During the Q&A, he was just so open. He gave some great writing advice as well, describing the memoir process like I never heard before. Someone in the audience had asked if Augusten felt Scissors helped create the memoir craze-- which of course led to some "lying memoirs" so Augusten commented on that with an answer so amazing that I took notes on my checkbook (I didn't have my moleskine). The answer itself was one that I have been sort-of taught- that a memoir is the way we remember something. But the analogy he used was awesome. Maybe I'll post it later, but Angie and I were both blown away by his advice. He also quoted Einstein, that there is no one point of relation in the universe. We all see things from a different perspective. It was powerful. The whole freakin' night was just powerful.

And- if you have not read Augusten Burroughs. Do it. Read Running With Scissors first-- if you read that, I know you will fall in love with him too. Then, Dry. Then read the others- Possible Side Effects was great and so was Magical Thinking. I actually was with Augusten from the beginning because I bought Sellevision when it first came out- that's his only novel. I was a communications major, so I was always fascinated by TV stations..... Buy them from your favorite bookstore because I want his sales to soar. However, if you want you can also use the library or if you are local, borrow them from me.

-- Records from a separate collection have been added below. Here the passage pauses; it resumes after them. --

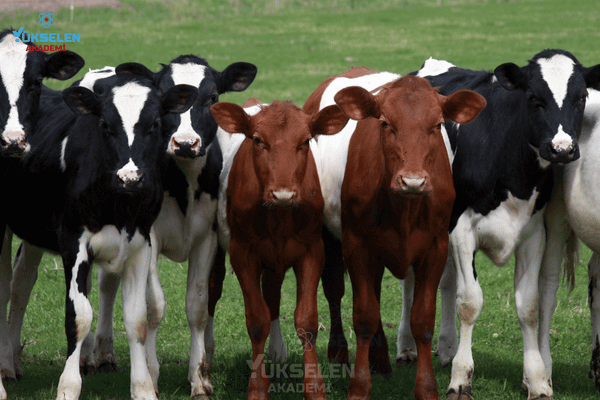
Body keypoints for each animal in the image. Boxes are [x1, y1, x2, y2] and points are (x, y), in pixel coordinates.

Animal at [213, 97, 350, 400]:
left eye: (306, 141)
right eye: (257, 140)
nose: (283, 193)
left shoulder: (312, 251)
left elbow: (307, 321)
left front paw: (314, 388)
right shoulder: (242, 253)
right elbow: (257, 320)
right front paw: (257, 388)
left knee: (272, 295)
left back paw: (277, 350)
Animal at [302, 67, 486, 398]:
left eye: (437, 124)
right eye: (385, 123)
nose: (412, 180)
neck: (404, 209)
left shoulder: (435, 247)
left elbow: (422, 320)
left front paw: (426, 388)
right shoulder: (356, 245)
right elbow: (363, 315)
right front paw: (359, 386)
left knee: (373, 290)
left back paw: (381, 359)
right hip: (328, 235)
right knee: (335, 290)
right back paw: (340, 354)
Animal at [394, 50, 600, 400]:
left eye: (581, 98)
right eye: (533, 98)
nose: (561, 149)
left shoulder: (533, 235)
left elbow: (529, 306)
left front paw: (537, 381)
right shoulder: (461, 231)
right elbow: (469, 302)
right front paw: (461, 379)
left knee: (446, 280)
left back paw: (447, 348)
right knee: (411, 280)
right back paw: (407, 346)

But by golly, read Augusten Burroughs. Turn off the freakin' TV and read a reality book-- a memoir.

P.S. Speaking of courage, I have more. To really focus on my career, education and writing, I have decided to move into my own apartment in Shavertown- less than a mile from where I work. Out of respect for Dave, I won't publicly write a blog about the whole thing or share those kinds of feelings right now, but wanted to at least mention it because it goes along with this whole theme here-- but please know that everything is fine- it's on good terms and just something that I need to do. This week has really been a week of change! So, here is to new beginnings.

P.P.S- I didn't realize that I've blogged and written so much about him:


John Elder Robison said...

You know, you talk about being thrilled, meeting my brother, but we find it thrilling, meeting enthusiastic readers like you.


Donna T said...

John, thank you so,so much for your kind words. That means a lot that you took the time to read. You and your brother should be so proud of everything that you have accomplished. Thank you for sharing your stories.

Theresa said...

You should have let me know you were coming to Philly. We could have met up.

Glad you have fun!

Donna T said...

Theresa! Thanks for reading. I thought about it- but I was with two other people, so I figured it'd be too hard to coordinate stuff. ; ) Next time. There's a lot more I want to do in Philly. I never get down there, but after being there for a few hours I realized I need to get to the city more.

Theresa said...


I am a regular reader.

I agree. We are right near the Ambler train station so we take that rather than driving, unless what we plan requires a vehicle.

I really should take advantage of all of the great things there are to do in the city.

Let me know next time you want to head this way and we can make a day or weekend of it.


P.S. I am sure you remember the B and G thing.

Kristi Abbatemarco said...

keep on writing donna. im a fan!

i adore augusten borroughs. i have read all his memoirs and have also read sellevision. after reading a wolf at the table, i went and got myself john elder's book, look me in the eye. fantastic!

sweeet that he reads your blog!

keep on keepin on, donna. thank you for writing!